Other advancements in ICB therapy for melanoma come from studies on its application in early-stage disease, either post-surgical resection (adjuvant therapy) or pre-surgical resection (neoadjuvant therapy). Ipilimumab was the first ICB therapy to demonstrate persistent survival benefits in adjuvant melanoma therapy, followed by PD-1 blockade with nivolumab or pembrolizumab, showing improved recurrence-free survival (RFS) in high-risk stage III patients compared to placebo or even ipilimumab. PD-1 inhibitors have become the standard care for adjuvant therapy due to improved toxicity compared to ipilimumab. Recently, pembrolizumab’s adjuvant therapy gained FDA approval for stage II/C melanoma.

Neoadjuvant ICB therapy has also made progress, with five completed studies in melanoma to date. Neoadjuvant ipilimumab + nivolumab or single-agent PD-1 blockade showed pathological complete response (pCR) rates of 33-57% and 19-25%, respectively. Alternative combination regimens, such as neoadjuvant nivolumab + relatlimab, demonstrated an impressive pCR rate of 59%.

Targeting Melanoma Metabolism to Overcome Immunotherapy Resistance

Despite the success of ICB, the efficacy of these therapies, even in combination, has reached a limit, necessitating new drugs. Tumor cells often adapt to aerobic glycolysis, giving them a metabolic advantage over normal immune cells in the TME, favoring tumor progression and immune evasion. Targeting tumor metabolism is becoming a crucial focus for combination immunotherapy.

Metabolic competition is particularly relevant in melanoma, where increased glycolysis in human melanoma correlates negatively with T-cell infiltration, activation, and responses to ACT or ICB. Anti-diabetic drugs like metformin are being

studied in melanoma to counteract this high glycolytic phenotype, with preliminary retrospective analysis showing a reduced incidence of new brain metastases in patients receiving metformin during ICB treatment, indicating a favorable prognosis.

Moreover, reduced oxygen tension in the high oxidative tumor microenvironment can promote the reactivation of T-cell exhaustion and resistance to T-cell PD-1 inhibition. Conversely, tumor glycolysis and glucose deprivation have a preferential effect on CTLA-4 blockade. Oxidative and glycolytic tumor metabolism respectively opposes resistance to PD-1 and anti-CTLA-4 inhibitors, explaining, at least in part, the different cellular localization of these immune therapies’ direct targets. PD-1 blockade primarily acts on reinvigorating dysfunctional PD-1+ T cells, while CTLA-4 blockade acts against Tregs, stabilizing their suppressive function in glucose-deprived environments. Recent studies suggest that targeting lactate or fatty acid metabolism in Tregs can enhance mouse melanoma models’ response to ICB.


In Conclusion

Immune checkpoint inhibitors have been approved for advanced melanoma treatment for a decade.
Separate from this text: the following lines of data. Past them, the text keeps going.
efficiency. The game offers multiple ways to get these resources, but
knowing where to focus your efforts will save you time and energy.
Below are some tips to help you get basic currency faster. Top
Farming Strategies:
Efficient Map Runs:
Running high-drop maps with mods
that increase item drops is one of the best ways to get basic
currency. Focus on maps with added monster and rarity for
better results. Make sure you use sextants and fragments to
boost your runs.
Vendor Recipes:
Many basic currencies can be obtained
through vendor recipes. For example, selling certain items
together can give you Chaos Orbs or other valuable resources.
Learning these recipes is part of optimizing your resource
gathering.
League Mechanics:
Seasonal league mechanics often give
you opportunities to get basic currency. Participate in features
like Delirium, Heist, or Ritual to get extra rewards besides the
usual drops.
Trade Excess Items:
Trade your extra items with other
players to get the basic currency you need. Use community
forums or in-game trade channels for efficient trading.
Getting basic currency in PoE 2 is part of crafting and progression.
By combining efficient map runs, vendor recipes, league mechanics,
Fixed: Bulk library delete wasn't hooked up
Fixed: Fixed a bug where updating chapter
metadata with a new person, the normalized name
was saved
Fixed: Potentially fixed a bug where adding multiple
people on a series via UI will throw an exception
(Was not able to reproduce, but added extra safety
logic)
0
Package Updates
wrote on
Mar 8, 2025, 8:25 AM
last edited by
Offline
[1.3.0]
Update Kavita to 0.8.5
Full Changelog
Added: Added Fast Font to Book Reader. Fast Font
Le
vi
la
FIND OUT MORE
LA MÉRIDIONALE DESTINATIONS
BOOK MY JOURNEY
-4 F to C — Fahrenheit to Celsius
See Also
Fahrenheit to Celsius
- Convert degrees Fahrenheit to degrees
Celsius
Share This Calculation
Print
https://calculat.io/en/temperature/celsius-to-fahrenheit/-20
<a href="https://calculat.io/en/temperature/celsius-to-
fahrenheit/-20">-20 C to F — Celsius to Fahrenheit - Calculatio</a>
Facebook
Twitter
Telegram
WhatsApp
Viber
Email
Over these years, as our understanding of the human melanoma immune microenvironment deepens, we have made significant progress in exploring new drugs and therapies based on immune checkpoint inhibitors.

However, with an increasing number of drugs available, we need to elucidate the mechanisms of combination immunotherapy to guide rational combinations.

Attention should be given to robust biomarkers, resistance mechanisms, and the combination with other therapies.

Looking to the future, neoadjuvant therapy shows promise.

Additionally, the toxicity of current and new immune therapy combinations remains a critical point to address, and understanding the molecular mediators of immune toxicity will greatly help control these side effects and improve patient management.

Breakthroughs in Immunotherapy for Melanoma: Checkpoint Blockade and Beyond


References:

1.A decade of checkpoint blockade immunotherapy in melanoma: understanding the molecular basis for immune sensitivity and resistance. Nat Immunol. 2022 May; 23(5): 660–670.